You can also search with score:

```python
results = vector_store.similarity_search_with_score(
    "Will it be hot tomorrow?", k=1, filter={"source": "news"}
)
for res, score in results:
    print(f"* [SIM={score:3f}] {res.page_content} [{res.metadata}]")
```

### Query by turning into retriever

You can also transform the vector store into a retriever for easier usage in your chains.

```python
retriever = vector_store.as_retriever(
    search_type="similarity_score_threshold",
    search_kwargs={"k": 1, "score_threshold": 0.4},
)
retriever.invoke("Stealing from the bank is a crime", filter={"source": "news"})
```

### List Supported Pinecone Models (Dynamic)

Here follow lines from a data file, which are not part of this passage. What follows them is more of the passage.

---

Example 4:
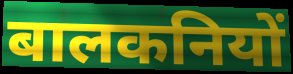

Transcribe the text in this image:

बालकनियों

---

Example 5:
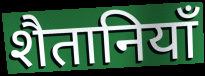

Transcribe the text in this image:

शैतानियाँ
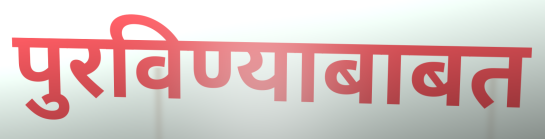
पुरविण्याबाबत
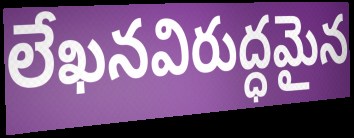
లేఖనవిరుద్ధమైన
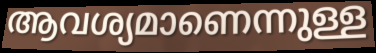
ആവശ്യമാണെന്നുള്ള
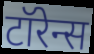
टॉरेन्स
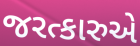
જરત્કારુએ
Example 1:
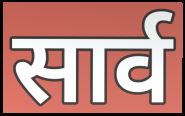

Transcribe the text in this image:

सार्व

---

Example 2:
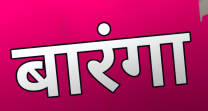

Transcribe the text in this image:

बारंगा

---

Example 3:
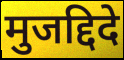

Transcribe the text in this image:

मुजद्दिदे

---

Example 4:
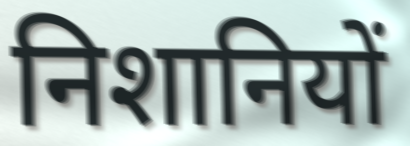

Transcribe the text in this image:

निशानियों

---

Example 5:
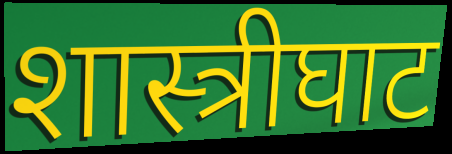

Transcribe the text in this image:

शास्त्रीघाट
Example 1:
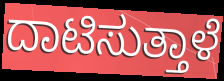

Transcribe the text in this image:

ದಾಟಿಸುತ್ತಾಳೆ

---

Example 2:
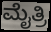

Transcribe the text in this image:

ಮೈತ್ರಿ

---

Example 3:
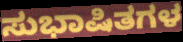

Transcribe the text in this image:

ಸುಭಾಷಿತಗಳ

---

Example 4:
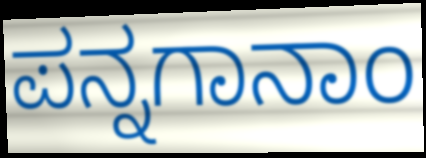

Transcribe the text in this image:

ಪನ್ನಗಾನಾಂ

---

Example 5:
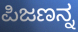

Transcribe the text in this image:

ಪಿಜಣನ್ನ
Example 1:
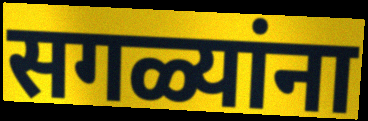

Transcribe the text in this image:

सगळ्यांना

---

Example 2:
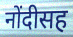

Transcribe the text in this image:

नोंदीसह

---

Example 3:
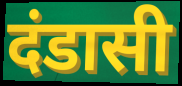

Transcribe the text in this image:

दंडासी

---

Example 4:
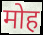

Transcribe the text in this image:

मोह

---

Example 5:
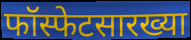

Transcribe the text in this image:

फॉस्फेटसारख्या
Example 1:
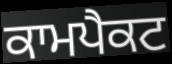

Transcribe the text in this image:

ਕਾਮਪੈਕਟ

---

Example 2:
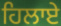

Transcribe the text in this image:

ਹਿਲਾਏ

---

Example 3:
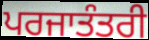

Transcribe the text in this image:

ਪਰਜਾਤੰਤਰੀ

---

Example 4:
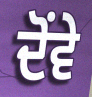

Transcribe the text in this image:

ਦੋਂਵੇ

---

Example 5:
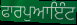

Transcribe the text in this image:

ਫਾਰਪੁਆਇੰਟ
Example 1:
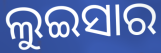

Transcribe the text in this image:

ଲୁଇସାର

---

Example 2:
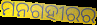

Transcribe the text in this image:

ମନଗହୀରର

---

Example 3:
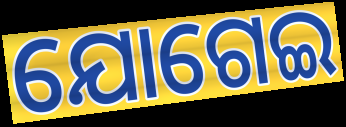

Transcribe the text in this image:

ଯୋଗେଇ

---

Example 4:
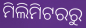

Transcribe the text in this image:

ମିଲିମିଟରରୁ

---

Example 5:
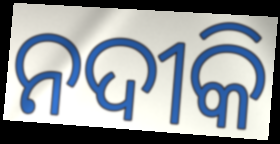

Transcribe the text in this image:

You can dynamically fetch the list of supported embedding and reranker models from Pinecone using the following methods:

```python
from langchain_pinecone import PineconeEmbeddings, PineconeRerank

# List all supported embedding models
embedding_models = PineconeEmbeddings.list_supported_models()
print("Embedding models:", [m["model"] for m in embedding_models])

# List all supported reranker models
reranker_models = PineconeRerank.list_supported_models()
print("Reranker models:", [m["model"] for m in reranker_models])

# You can also filter by vector type (e.g., 'dense' or 'sparse')
sparse_embedding_models = PineconeEmbeddings.list_supported_models(vector_type="sparse")
print("Sparse embedding models:", [m["model"] for m in sparse_embedding_models])
```

## Async Model Listing

For async applications, you can use the async versions of the model listing functions:

```python
import asyncio
from langchain_pinecone import PineconeEmbeddings, PineconeRerank

async def list_models_async():
    # List all supported embedding models asynchronously
    embedding_models = await PineconeEmbeddings().alist_supported_models()
    print("Embedding models:", [m["model"] for m in embedding_models])
    
    # List all supported reranker models asynchronously
    reranker_models = await PineconeRerank().alist_supported_models()
    print("Reranker models:", [m["model"] for m in reranker_models])
    
    # Filter by vector type asynchronously
    dense_embedding_models = await PineconeEmbeddings().alist_supported_models(vector_type="dense")
    print("Dense embedding models:", [m["model"] for m in dense_embedding_models])

# Run the async function
asyncio.run(list_models_async())
```

You can also use the low-level async function directly:

```python
import asyncio
from langchain_pinecone._utilities import aget_pinecone_supported_models

async def get_models_directly():
    api_key = "your-pinecone-api-key"
    
    # Get all models
    all_models = await aget_pinecone_supported_models(api_key)
    
    # Get only embedding models
    embed_models = await aget_pinecone_supported_models(api_key, model_type="embed")
    
    # Get only dense embedding models
    dense_models = await aget_pinecone_supported_models(api_key, model_type="embed", vector_type="dense")
    
    return all_models, embed_models, dense_models
```

This ensures your application always uses valid, up-to-date model names from Pinecone.